Exercise instructions => Reproduce everything from the line containing "[1, 65, 499, 374]" down to the line containing "kicked up dust from ground", leaving out the picture.

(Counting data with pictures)
__________________________________________________

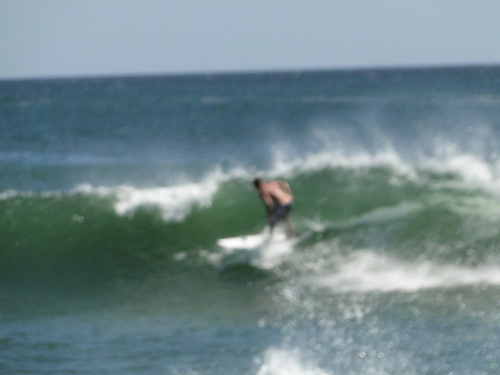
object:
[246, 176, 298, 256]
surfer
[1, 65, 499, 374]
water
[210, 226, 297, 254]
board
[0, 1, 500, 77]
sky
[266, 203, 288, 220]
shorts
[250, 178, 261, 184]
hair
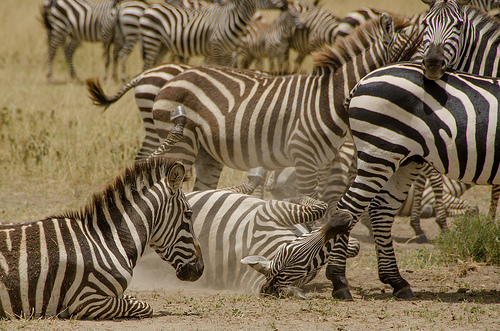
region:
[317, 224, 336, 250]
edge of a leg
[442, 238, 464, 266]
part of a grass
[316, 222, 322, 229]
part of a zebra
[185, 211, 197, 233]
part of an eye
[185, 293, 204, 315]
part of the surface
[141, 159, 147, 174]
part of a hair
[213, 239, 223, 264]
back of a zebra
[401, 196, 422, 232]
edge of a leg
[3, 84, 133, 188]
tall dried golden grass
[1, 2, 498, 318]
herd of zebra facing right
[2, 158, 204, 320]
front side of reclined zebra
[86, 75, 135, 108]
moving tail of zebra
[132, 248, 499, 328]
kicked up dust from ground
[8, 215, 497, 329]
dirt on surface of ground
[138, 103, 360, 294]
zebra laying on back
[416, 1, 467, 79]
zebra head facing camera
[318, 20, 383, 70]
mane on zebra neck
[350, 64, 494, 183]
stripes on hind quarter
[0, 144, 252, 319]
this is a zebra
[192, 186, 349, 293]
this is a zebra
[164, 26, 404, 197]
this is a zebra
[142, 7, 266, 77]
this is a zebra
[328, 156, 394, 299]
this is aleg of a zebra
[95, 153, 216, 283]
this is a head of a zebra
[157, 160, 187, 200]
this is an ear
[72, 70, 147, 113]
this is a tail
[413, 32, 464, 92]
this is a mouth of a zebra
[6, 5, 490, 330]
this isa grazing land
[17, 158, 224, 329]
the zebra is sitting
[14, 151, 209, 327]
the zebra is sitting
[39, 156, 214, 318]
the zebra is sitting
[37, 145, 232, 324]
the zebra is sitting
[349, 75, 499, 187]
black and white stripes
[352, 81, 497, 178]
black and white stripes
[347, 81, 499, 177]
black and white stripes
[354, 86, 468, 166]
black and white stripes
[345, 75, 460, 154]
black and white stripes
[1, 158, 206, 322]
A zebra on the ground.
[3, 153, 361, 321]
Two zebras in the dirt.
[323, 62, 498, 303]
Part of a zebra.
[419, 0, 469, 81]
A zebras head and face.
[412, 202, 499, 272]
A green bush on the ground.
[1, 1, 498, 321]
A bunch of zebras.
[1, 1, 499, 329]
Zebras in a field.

__________________________________________________

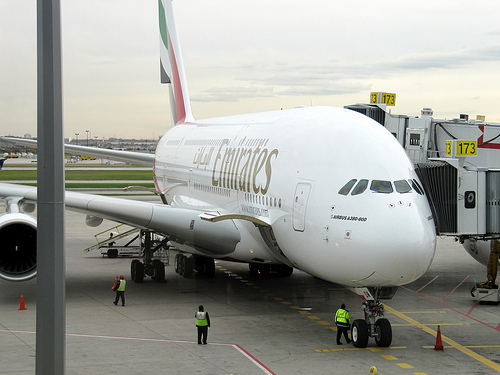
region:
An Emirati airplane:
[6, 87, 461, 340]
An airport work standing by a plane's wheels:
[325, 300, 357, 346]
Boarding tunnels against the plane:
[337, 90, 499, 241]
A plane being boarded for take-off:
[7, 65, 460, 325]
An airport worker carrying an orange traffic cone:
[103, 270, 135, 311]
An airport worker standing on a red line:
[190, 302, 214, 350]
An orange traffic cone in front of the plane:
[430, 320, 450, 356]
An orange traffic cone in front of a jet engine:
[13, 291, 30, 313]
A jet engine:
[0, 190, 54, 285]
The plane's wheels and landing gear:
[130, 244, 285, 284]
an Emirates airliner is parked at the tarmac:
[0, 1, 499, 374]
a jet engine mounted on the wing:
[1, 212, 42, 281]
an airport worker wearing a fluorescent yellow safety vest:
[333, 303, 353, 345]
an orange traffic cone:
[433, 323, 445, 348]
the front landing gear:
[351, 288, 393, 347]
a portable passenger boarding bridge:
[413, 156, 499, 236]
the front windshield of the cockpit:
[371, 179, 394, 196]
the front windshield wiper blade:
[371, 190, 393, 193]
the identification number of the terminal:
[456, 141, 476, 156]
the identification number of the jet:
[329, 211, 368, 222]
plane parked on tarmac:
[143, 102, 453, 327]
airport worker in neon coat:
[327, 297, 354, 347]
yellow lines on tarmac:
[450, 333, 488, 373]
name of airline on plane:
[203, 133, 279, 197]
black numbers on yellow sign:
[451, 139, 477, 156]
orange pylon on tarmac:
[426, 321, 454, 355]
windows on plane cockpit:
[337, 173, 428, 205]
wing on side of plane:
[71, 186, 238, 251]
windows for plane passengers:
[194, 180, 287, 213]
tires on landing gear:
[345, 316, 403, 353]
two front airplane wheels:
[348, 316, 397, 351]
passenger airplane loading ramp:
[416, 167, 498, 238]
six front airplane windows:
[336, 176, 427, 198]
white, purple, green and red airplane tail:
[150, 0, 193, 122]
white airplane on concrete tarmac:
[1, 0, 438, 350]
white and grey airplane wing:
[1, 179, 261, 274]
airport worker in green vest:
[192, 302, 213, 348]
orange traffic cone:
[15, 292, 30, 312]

__________________________________________________

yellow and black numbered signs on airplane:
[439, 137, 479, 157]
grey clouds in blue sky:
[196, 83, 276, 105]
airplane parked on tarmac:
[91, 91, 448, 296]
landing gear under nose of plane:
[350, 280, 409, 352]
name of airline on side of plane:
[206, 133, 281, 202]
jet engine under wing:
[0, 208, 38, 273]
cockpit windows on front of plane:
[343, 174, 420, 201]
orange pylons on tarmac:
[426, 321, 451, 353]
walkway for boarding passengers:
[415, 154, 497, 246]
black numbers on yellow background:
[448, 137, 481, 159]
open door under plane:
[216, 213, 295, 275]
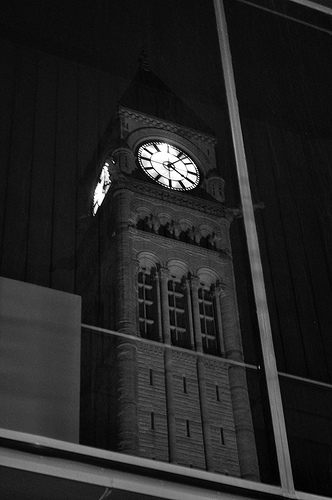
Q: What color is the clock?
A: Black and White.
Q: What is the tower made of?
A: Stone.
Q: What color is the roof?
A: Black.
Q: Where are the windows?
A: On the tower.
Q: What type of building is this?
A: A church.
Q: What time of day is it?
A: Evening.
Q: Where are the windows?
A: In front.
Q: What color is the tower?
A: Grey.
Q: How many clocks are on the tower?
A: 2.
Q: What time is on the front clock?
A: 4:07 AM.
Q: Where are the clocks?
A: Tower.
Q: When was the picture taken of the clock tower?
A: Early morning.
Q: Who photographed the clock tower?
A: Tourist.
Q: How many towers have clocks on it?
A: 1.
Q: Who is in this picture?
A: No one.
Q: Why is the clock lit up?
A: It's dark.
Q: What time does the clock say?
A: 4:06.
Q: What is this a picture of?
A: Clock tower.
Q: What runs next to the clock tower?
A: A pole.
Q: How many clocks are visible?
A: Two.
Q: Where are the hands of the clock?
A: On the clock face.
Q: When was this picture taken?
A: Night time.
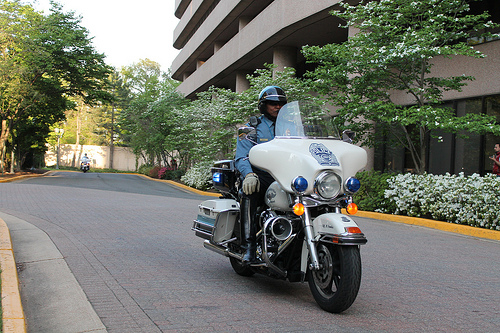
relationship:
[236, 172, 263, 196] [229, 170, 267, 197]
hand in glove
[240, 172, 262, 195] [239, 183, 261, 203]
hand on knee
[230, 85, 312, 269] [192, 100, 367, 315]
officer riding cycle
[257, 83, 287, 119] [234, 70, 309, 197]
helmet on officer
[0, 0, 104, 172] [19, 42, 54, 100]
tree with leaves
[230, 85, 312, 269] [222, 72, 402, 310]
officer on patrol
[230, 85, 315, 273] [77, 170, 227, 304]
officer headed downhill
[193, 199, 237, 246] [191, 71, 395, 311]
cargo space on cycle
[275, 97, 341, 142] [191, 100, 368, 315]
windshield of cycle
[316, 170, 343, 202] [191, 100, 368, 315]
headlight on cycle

__________________________________________________

Solved exercise =>
[1, 65, 499, 374]
water
[210, 226, 297, 254]
board
[0, 1, 500, 77]
sky
[266, 203, 288, 220]
shorts
[250, 178, 261, 184]
hair
region:
[317, 224, 336, 250]
edge of a leg
[442, 238, 464, 266]
part of a grass
[316, 222, 322, 229]
part of a zebra
[185, 211, 197, 233]
part of an eye
[185, 293, 204, 315]
part of the surface
[141, 159, 147, 174]
part of a hair
[213, 239, 223, 264]
back of a zebra
[401, 196, 422, 232]
edge of a leg
[3, 84, 133, 188]
tall dried golden grass
[1, 2, 498, 318]
herd of zebra facing right
[2, 158, 204, 320]
front side of reclined zebra
[86, 75, 135, 108]
moving tail of zebra
[132, 248, 499, 328]
kicked up dust from ground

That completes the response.